Does nothing unless ssh_tunnel is set.

ssh_bind_ports (--ssh-bind-ports) : list of integers

Default: range(40001, 40841)

A list of ports that are safe to listen on.

The main reason to set this is if your firewall blocks the default range of ports, or if you want to pick a single port for consistency.

On the command line, this looks like --ssh-bind-ports 2000[:2001][,2003,2005:2008,etc], where commas separate ranges and colons separate range endpoints.

Cloud Filesystem

cloud_fs_sync_secs (--cloud-fs-sync-secs) : float

Default: 5.0

How long to wait for cloud filesystem (e.g. S3, GCS) to reach eventual consistency? This is typically less than a second, but the default is 5 seconds to be safe.

Changed in version 0.5.4: This used to be called s3_sync_wait_time

cloud_part_size_mb (--cloud-part-size-mb) : integer

Default: 100

Upload files to cloud filesystem in parts no bigger than this many megabytes (technically, mebibytes). Default is 100 MiB.

Set to 0 to disable multipart uploading entirely.

Currently, Amazon requires parts to be between 5 MiB and 5 GiB. mrjob does not enforce these limits.

Changed in version 0.6.3: Enabled on Google Cloud Storage. This used to be called cloud_upload_part_size.

Changed in version 0.5.4: This used to be called s3_upload_part_size.

cloud_tmp_dir (--cloud-tmp-dir) : string

Default: (automatic)

Directory on your cloud filesystem to use as temp space (e.g. s3://yourbucket/tmp/, gs://yourbucket/tmp/).

By default, mrjob looks for a bucket belong to you whose name starts with mrjob- and which matches region. If it can’t find one, it creates one with a random name. This option is then set to tmp/ in this bucket (e.g. s3://mrjob-01234567890abcdef/tmp/).

Changed in version 0.5.4: This used to be called s3_tmp_dir.

Changed in version 0.5.0: This used to be called s3_scratch_uri.

Auto-termination

max_mins_idle (--max-mins-idle) : float

Default: 10.0

Automatically terminate your cluster after it has been idle at least this many minutes. You cannot turn this off (clusters left idle rack up billing charges).

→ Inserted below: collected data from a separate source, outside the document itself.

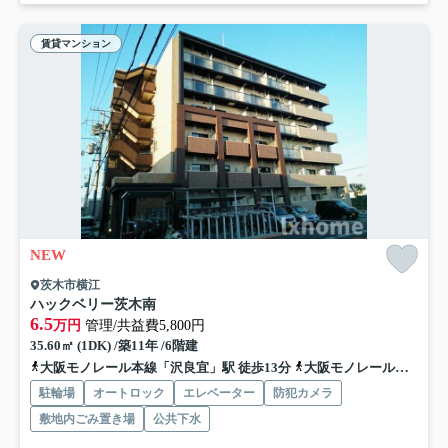
賃貸マンション
NEW
茨木市横江
ハックベリー茨木南
6.5
万円
管理/共益費5,800円
35.60㎡ (1DK) /築11年 /6階建
大阪モノレール本線「沢良宜」駅 徒歩13分
大阪モノレール本線「摂津」駅 徒歩17分
駐輪場
オートロック
エレベーター
防犯カメラ
敷地内ごみ置き場
公共下水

If your cluster is only running a single job, mrjob will attempt to terminate it as soon as your job finishes. This acts as an additional safeguard, as well as affecting Cluster Pooling on EMR.

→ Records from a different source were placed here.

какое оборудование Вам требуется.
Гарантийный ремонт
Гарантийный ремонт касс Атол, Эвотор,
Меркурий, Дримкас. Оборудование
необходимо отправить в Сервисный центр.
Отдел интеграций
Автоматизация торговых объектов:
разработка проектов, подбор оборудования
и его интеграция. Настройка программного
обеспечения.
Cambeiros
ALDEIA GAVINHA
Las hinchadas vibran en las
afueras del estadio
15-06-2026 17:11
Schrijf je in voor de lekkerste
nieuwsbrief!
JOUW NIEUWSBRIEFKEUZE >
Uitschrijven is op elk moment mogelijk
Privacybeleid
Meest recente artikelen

Changed in version 0.6.3: Uses Dataproc’s built-in cluster termination feature rather than a custom script. The API will not allow you to set an idle time of less than 10 minutes.

Changed in version 0.6.2: No matter how small a value you set this to, there is a grace period of 10 minutes between when the idle termination daemon launches and when it may first terminate the cluster, to allow Hadoop to accept your first job.

Changed in version 0.6.0: All clusters launched by mrjob now auto-terminate when idle. In previous versions, you needed to set max_hours_idle, set this option explicitly, or use terminate-idle-clusters.

max_hours_idle (--max-hours-idle) : float

Default: None

Deprecated since version 0.6.0: Use max_mins_idle instead.